Proactive Steps to Reduce Enforcement Risk
The best enforcement outcome is one you never encounter. Structural risk reduction involves:
- Completing your DPP requirements checklist well before delegated act compliance deadlines
- Implementing a functioning, accurate, and up-to-date Digital Product Passport — not a placeholder
- Maintaining accessible technical documentation that can be produced within 10 days
- Running internal audits against delegated act requirements at least annually
- Building data verification processes so that what your DPP says matches what your product contains
- Engaging your supply chain so that input data is accurate, not estimated
If you are assessing technology options for compliant DPP implementation, our platform features page covers what a production-ready system looks like, and our pricing overview gives you a realistic sense of cost.
Frequently Asked Questions
What are the maximum fines for ESPR non-compliance?
The ESPR does not set a single EU-wide maximum fine. Instead, it requires member states to set penalties that are effective, proportionate, and dissuasive. In practice, fines under ecodesign enforcement frameworks vary from tens of thousands of euros for minor documentation violations to percentage-of-turnover penalties (typically up to 2–4%) for serious substantive non-compliance in the most active enforcement jurisdictions.
Can a product be recalled under the ESPR even if it is not dangerous?
Yes. Unlike traditional product safety recalls, ESPR recall powers extend to products that do not meet ecodesign performance requirements even where there is no safety hazard. Recalls for non-safety ecodesign non-compliance are more likely for serious or systematic violations — particularly where substantive requirements are not met and the non-compliance has misled consumers about a product's sustainability characteristics.
How do market surveillance authorities find non-compliant products?
Authorities use several methods: random market sampling (purchasing products anonymously), complaint-triggered investigations, cross-border alerts through the EU Safety Gate system, and DPP verification checks. The last method — checking whether a product's DPP is accessible and accurate — requires minimal effort and is likely to become a routine part of market surveillance sweeps.
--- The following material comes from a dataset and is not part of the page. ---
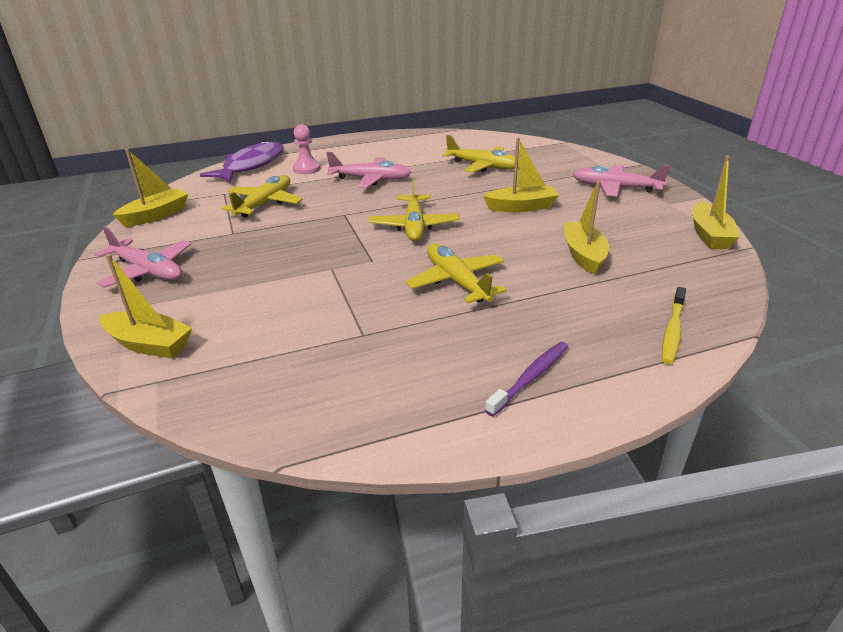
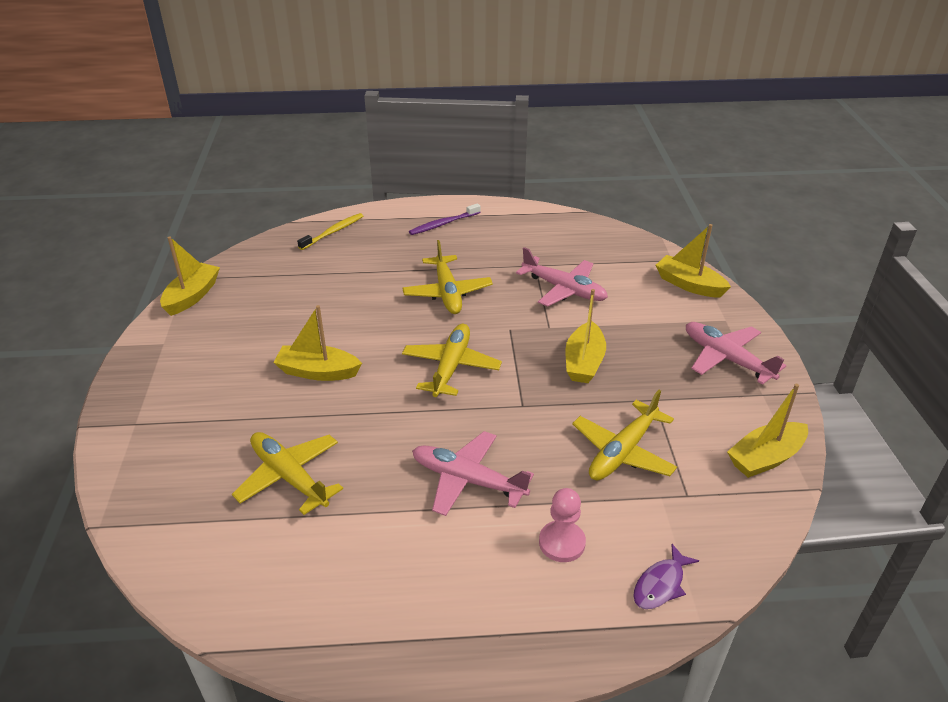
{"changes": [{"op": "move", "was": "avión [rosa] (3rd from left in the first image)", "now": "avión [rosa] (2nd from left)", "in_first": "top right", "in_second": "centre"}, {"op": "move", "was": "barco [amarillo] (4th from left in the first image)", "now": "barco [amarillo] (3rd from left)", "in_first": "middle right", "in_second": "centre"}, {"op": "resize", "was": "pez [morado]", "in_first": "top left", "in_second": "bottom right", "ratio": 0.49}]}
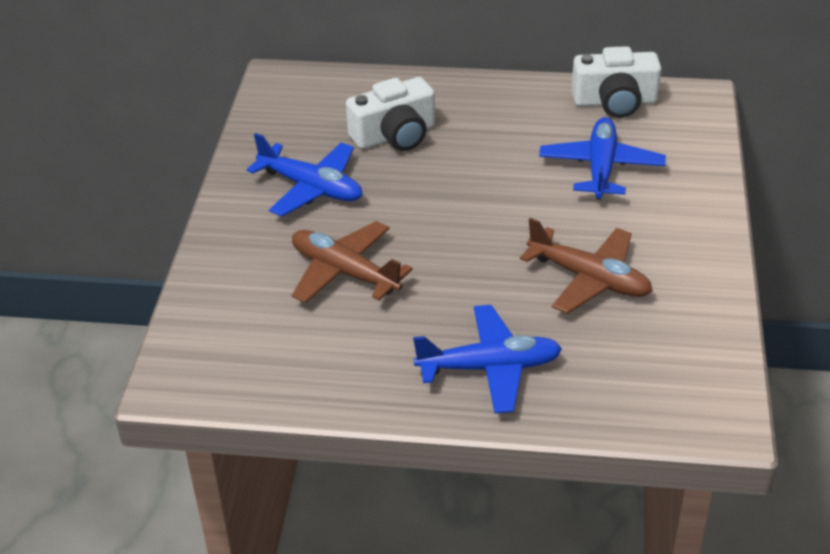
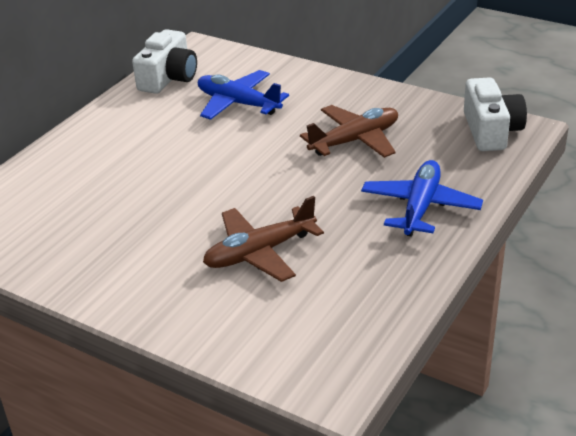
{"changes": [{"op": "move", "was": "cámara [blanco] (1st from left in the first image)", "now": "cámara [blanco] (2nd from left)", "in_first": "top centre", "in_second": "top right"}, {"op": "delete", "was": "avión [azul] (1st from left)", "in_first": "top centre"}]}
Does ESPR enforcement apply to products sold online?
Yes. The ESPR explicitly addresses online marketplaces and distance selling. Products sold online to EU consumers must comply with ESPR requirements just as physically stocked products do. Online marketplace operators have obligations to ensure that products offered on their platforms comply with ESPR requirements, and non-EU sellers face equivalent obligations when they target EU consumers.
Who is responsible for ESPR compliance: the manufacturer, importer, or distributor?
Primary responsibility lies with the manufacturer. However, the ESPR — like the broader EU product regulation framework — assigns obligations to importers and distributors when they place products on the EU market. If the manufacturer is established outside the EU, the importer takes on many manufacturer obligations. Distributors have responsibilities not to make non-compliant products available and to cooperate with market surveillance authorities.
Enforcement Is Coming — Plan Accordingly
The ESPR enforcement machinery will not be fully operational on day one. Market surveillance authorities need time to develop ESPR-specific competencies, testing protocols, and coordination mechanisms. But the trajectory is clear: enforcement will ramp up, it will be coordinated across member states, and the most visible non-compliance — missing or inaccurate DPPs — will be the easiest to catch.
The most practical thing a manufacturer can do is understand the full framework by reading the ESPR regulation guide, then work through the compliance steps methodically. The costs of early preparation are small compared to the costs of a withdrawal order or a published enforcement decision.